Not BlueCat, but in the past, USASF Senior divisions had prelims (sometimes over 90 teams). They would compete day 1, and a certain number would move on to semis (can't remember what). In semis, top 10 would move to finals. There was no country number sent through, just the top 10 overall. IASF Intl teams used to compete in US/Canadian Trials (Prelims), which sent the top 10 to semis. Trials were only for divisions that had 10+ teams the previous year. From semis, the top 3 from each country would move on to finals, regardless of score. If a division didn't have 10+ teams, there was no need for Trials, as 10 were going to move on anyway. In recent years, teams with PP/FP bids were receiving an automatic bid to semis, if I remember correctly, or competing at the end of Trials. Things seem to change a little each year. When I first started competing at Worlds, PP/FP meant you got cash (for Canadian Teams), but no preference in order of performance. The problem with the lack of Trials/pre-lims that is being talked about is in regards to the higher number of divisions and the de-saturation of the sport. Teams who aren't as good as others have the option to jump divisions and compete against fewer teams, increasing their chances of making finals/globing due to the low number of teams in that division.

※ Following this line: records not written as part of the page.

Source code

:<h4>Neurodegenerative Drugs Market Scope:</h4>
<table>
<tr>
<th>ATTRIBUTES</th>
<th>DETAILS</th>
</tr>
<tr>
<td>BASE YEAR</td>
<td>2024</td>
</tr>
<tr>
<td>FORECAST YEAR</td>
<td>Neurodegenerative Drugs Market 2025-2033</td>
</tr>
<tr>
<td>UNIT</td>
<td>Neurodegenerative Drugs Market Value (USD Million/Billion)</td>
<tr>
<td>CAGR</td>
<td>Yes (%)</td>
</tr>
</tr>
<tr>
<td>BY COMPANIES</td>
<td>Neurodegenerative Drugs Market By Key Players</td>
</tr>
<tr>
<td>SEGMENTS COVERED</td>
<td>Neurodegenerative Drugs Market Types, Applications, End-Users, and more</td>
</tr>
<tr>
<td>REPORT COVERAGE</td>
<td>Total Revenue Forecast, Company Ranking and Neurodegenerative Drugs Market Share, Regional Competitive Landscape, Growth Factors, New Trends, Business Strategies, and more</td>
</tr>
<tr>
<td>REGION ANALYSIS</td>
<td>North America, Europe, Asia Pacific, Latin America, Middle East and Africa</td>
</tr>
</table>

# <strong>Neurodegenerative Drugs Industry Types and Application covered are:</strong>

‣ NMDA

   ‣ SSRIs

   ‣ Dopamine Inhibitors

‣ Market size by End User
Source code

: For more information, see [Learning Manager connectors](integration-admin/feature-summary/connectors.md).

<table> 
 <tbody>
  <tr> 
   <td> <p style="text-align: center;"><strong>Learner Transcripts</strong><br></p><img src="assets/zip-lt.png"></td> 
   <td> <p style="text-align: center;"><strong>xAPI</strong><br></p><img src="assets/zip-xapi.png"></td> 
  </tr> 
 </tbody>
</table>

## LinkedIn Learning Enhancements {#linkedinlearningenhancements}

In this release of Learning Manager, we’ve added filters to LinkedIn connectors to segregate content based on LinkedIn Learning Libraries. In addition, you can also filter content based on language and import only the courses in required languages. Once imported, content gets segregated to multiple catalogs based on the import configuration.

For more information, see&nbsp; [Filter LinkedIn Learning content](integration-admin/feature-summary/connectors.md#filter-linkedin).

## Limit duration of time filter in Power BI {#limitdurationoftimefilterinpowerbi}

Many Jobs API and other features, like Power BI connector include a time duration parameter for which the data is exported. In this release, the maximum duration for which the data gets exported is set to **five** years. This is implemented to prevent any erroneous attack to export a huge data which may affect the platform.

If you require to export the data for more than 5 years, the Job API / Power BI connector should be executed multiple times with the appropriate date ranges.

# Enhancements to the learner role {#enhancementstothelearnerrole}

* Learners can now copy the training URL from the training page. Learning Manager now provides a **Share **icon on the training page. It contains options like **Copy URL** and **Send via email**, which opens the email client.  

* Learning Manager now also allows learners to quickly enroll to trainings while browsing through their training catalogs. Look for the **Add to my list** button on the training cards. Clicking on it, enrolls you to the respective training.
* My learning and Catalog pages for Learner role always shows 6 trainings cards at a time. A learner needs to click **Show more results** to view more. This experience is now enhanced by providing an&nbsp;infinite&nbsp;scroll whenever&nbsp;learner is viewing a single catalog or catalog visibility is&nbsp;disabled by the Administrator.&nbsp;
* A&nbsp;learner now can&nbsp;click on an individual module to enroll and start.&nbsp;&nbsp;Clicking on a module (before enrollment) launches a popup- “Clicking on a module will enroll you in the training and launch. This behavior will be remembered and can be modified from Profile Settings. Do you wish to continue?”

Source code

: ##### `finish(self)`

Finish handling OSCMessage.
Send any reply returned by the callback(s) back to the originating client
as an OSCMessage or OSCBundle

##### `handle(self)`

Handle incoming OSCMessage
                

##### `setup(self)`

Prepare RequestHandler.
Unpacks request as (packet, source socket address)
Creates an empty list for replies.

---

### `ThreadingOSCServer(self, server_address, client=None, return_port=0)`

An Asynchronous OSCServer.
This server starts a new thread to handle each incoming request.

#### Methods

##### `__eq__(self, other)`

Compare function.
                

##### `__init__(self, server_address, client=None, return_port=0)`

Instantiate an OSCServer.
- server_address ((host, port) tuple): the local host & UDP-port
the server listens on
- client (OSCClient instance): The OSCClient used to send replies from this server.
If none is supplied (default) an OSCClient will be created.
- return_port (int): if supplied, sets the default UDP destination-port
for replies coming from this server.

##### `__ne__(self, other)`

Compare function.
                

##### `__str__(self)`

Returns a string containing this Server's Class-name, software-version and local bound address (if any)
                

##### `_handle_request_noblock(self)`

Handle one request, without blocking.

The "issue" is that Worlds has pretty drastically increased the number of divisions the last few years and it has caused the typical division size to shrink considerably. This mirrors the trend in the regular season also. 2008 Worlds - 11 divisions 2018 Worlds - 14 (3 added in 11 years) 2019 Worlds - 21 2020 Worlds - 26 (12 in 2 years) The huge jump the last couple of years is crazy. It was fairly stable for over a decade. We have now added non-tumbling and the until-recently-called-restricted divisions to Worlds which would have gotten you laughed out of the Worlds planning room just a few years ago. A big part of it is the political/money/influence battle between the USASF and IASF. Each now has incentive to add divisions to pull teams from the other. There are positives and negatives to division bloat. 2 was far too few and 26 is way too many, IMO. I think that 10 or so division was around the sweet spot.
There weren't any US/Canadian trials last year either, too many divisions. The international divisions will still be Top 3 from each country, the Senior/Open divisions will be top 10. Same as previous years. Unless things change, the only difference from last year should be the 5 new divisions, all of which should not have US teams.